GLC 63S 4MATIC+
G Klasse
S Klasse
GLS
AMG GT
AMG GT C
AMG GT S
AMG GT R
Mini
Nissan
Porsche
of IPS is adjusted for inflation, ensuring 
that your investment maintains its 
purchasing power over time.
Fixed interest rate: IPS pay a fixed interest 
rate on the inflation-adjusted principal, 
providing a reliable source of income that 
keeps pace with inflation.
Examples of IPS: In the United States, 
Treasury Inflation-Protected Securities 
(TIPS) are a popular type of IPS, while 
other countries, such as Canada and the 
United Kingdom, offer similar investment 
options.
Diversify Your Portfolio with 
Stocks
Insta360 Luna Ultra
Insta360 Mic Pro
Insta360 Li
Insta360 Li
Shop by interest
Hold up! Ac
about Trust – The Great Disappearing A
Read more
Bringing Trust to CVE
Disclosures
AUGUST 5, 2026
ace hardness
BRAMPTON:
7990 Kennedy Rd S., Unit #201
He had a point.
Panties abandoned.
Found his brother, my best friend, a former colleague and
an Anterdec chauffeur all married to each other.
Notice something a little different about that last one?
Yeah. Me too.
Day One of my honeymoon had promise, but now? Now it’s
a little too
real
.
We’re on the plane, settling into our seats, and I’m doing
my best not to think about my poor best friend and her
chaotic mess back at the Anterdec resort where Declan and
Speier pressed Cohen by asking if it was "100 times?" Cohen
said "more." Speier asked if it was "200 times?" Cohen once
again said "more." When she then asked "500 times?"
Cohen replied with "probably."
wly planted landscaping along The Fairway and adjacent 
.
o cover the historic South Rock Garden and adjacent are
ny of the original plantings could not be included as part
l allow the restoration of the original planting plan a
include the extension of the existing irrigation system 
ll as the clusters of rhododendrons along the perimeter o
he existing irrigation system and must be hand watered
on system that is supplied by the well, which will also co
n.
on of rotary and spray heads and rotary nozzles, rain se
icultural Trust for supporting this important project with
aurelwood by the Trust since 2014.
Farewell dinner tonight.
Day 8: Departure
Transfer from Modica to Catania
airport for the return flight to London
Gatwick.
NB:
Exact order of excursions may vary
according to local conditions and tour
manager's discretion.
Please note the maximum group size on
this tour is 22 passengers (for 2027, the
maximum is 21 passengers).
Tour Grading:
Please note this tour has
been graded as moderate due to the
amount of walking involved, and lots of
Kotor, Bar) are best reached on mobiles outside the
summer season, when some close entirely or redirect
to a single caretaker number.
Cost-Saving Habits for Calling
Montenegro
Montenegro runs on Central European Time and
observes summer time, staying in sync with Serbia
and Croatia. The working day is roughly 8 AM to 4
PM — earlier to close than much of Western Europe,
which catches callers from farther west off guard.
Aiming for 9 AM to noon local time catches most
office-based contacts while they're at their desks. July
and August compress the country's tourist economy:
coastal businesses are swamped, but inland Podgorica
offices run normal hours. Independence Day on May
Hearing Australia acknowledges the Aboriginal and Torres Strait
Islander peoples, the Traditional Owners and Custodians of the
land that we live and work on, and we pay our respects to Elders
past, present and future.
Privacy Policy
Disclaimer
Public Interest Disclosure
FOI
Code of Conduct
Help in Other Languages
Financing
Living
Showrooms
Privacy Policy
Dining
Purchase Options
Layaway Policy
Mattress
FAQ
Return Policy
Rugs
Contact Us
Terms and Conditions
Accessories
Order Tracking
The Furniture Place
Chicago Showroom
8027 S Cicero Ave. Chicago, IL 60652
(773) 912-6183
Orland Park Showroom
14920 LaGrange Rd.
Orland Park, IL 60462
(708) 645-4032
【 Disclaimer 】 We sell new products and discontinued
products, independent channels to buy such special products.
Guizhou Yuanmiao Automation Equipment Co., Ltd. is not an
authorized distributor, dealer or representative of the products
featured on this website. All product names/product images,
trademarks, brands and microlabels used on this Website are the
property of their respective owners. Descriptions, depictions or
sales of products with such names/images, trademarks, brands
******************************
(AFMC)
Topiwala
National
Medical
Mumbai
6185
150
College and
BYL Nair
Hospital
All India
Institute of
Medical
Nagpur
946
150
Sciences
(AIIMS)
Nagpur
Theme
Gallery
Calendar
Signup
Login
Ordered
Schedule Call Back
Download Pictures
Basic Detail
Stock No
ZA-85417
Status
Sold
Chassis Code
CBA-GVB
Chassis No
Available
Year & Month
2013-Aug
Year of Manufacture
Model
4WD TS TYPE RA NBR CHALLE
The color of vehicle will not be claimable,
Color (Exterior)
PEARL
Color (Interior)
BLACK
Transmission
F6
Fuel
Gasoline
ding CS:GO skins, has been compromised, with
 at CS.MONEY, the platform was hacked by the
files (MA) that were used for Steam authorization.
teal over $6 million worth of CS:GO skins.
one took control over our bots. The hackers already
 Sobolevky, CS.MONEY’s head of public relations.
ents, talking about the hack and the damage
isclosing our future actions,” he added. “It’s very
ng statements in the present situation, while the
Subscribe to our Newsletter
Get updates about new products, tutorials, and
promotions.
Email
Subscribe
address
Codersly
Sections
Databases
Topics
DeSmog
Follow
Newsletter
******************************
▶ [WORK INSTRUCTION] Reproduce verbatim the lines from the one containing "GLC 63S 4MATIC+" through the one containing "Examples of IPS: In", including both of those lines.

▶ [RESPONSE]
GLC 63S 4MATIC+
G Klasse
S Klasse
GLS
AMG GT
AMG GT C
AMG GT S
AMG GT R
Mini
Nissan
Porsche
of IPS is adjusted for inflation, ensuring 
that your investment maintains its 
purchasing power over time.
Fixed interest rate: IPS pay a fixed interest 
rate on the inflation-adjusted principal, 
providing a reliable source of income that 
keeps pace with inflation.
Examples of IPS: In the United States, 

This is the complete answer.